Heirloom chef a semifinalist for James Beard Award

Matt Kern shocked by the news
March 18, 2019

From the Lehigh Valley to the Delmarva Peninsula, Matt Kern’s path to the top job at Heirloom in Lewes has been anything but traditional. 

Kern didn’t go to a respected culinary school; he paid his dues in kitchens, worked hard and took every opportunity to learn.

When he landed the job as Heirloom’s executive chef, he knew it would be his time to thrive creatively. After two-and-a-half years at the helm, his hard work has paid off, as he’s been named a semifinalist for a prestigious James Beard Award. He will find out March 27 if he’s made the finals for Best Chef: Mid-Atlantic.

“Just getting nominated, you’re recognized as one of the best chefs in the country,” said Kern during a recent afternoon in Heirloom’s dining room, taking a break from prep. “I’m grateful for that.”

Kern was hired by owner Meghan Lee just a few months after opening in December 2015. After the restaurant’s original chef didn’t work out, Lee was in need of a talented replacement.

Kern had been brought to the Cape Region by a restaurant group that opened the short-lived Atlantic Jazz Yard in Rehoboth. After it closed, he worked in a few popular local kitchens, but he was looking for something more.

Lee said she and Kern separately confided in Blue Moon Executive Chef Lion Gardner, who connected the two. They talked about their expectations and goals, and decided to move forward. It didn’t take long to find that it was a great match.

“Matt took us to a whole other level,” Lee said. “We were both instantly on the same page. My biggest fear was that transition, and the best compliment I got, and still get, is that it’s better.”

Kern said he’s grateful Lee took a leap of faith.

“She gave me an opportunity that sort of no one else was willing to give,” he said. “You can tell anyone until you’re blue in the face that you’re creative, passionate and your skill set is focused around this area of food, but most restaurants are looking for turn and burn, just getting people in and making simple food.”

Kern’s vision was to showcase Delaware through ingredients available from local farms and watermen. “I think that’s important because that gives us more of an identity as a state and area,” he said.

He and Lee often walk around the Historic Lewes Farmers Market to see if there’s anything new or if there’s an ingredient that may work well in Kern’s creative mind. After the farmers market shuts down for the winter, he said, he still has farmers and watermen bringing ingredients to the restaurant.
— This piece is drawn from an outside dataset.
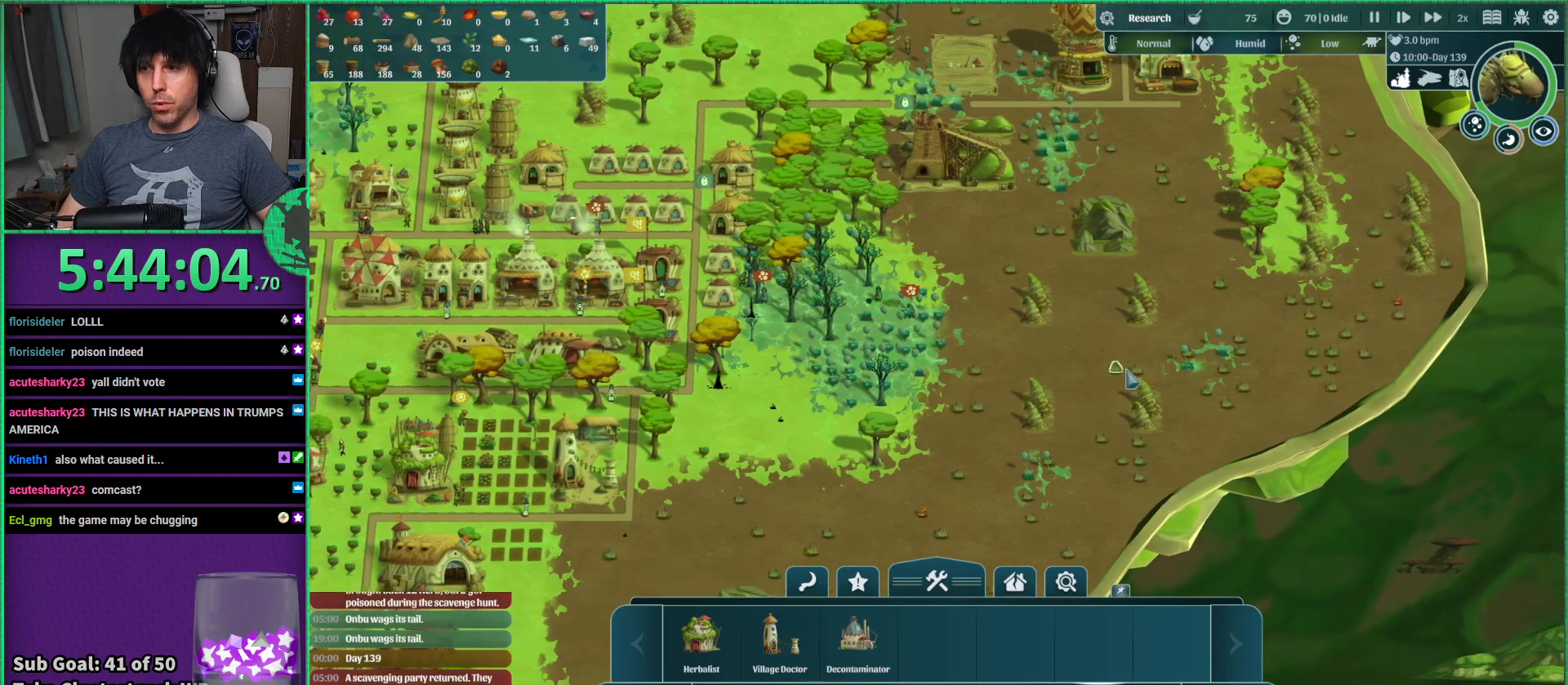
{"keys": [], "events": []}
You have these people with dirty hands and big smiles on their face bring you the best food to your back door. That’s awesome,” he said.
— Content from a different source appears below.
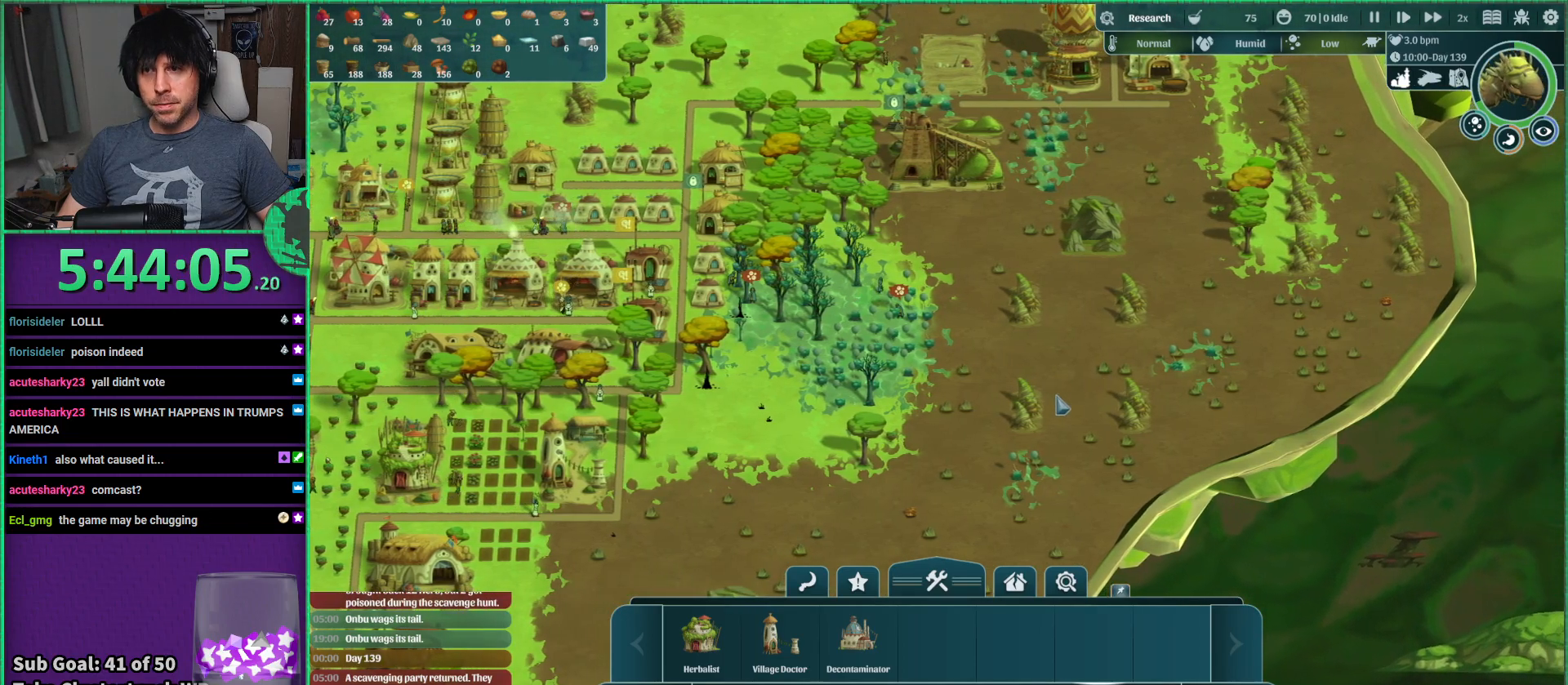
{"keys": ["w"], "events": [[450, "w", "down"]]}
Kern grew up in the Lehigh Valley of Pennsylvania. He attended Bethlehem Catholic High School before transferring and graduating from Nazareth High School. He took culinary arts classes at the Career Institute of Technology while in high school.

One of his biggest influences is his stepmom, Gina, who comes from a long line of great Italian cooks.

“The biggest thing I took from her is the power of meal, and the importance of sitting down with your family every day like it’s a ritual and eating dinner together,” he said. “She never made anything fancy, but that played a huge role in my development with food.”

Kern’s first job in restaurants was as a dishwasher at 14 years old. By 21, he was working in the kitchen of Bethlehem Brew Works. “By no means was it fine dining, but we made good food,” he said.

One off night, he had a little extra cash and decided to dine at the Starfish Brasserie, a French bistro in Bethlehem. Everything far exceeded his expectations. “I said to myself, ‘I have to do this,’” he said. “I went back the next day and asked if they were hiring. They said yes.”

He said he still clearly remembers his first day - the sights, the sounds, the smells.  “It was great,” he said. “I felt like I belonged to something.”

The kitchen was different from any kitchen he had worked in before. “Everybody was quiet,” he said. “The only words out of a cook’s mouth were ‘yes, chef,’ or ‘no, chef,’ and times. Chef was the only one talking. Everything ran like clockwork.”

He said he tries to run his kitchen in a similar way at Heirloom, but he recognizes times have changed. Still, there is no music playing, and everyone has a job to do.

“You give me someone who will listen to discipline, listen to the orders I give them, be honest when they make a mistake, and just show up on time and work hard, and I’m happy,” he said. “That’s half the battle. I don’t care if they have an arm and leg’s worth of experience, even a culinary degree. It doesn’t matter. You can’t train someone to have work ethic.”

While Kern waits to hear if he’s a James Beard finalist, he’s focusing on putting out flawless plates every night.

“Between Feb. 27 and March 27 we have diners from the James Beard Foundation eating here. They’re undercover,” he said. “It’s exciting and nerve-racking at the same time. I think it’s great because you have to make sure every plate of food that leaves the kitchen and sits in front of a diner is perfect. You want to make a flawless meal for everybody who comes in.”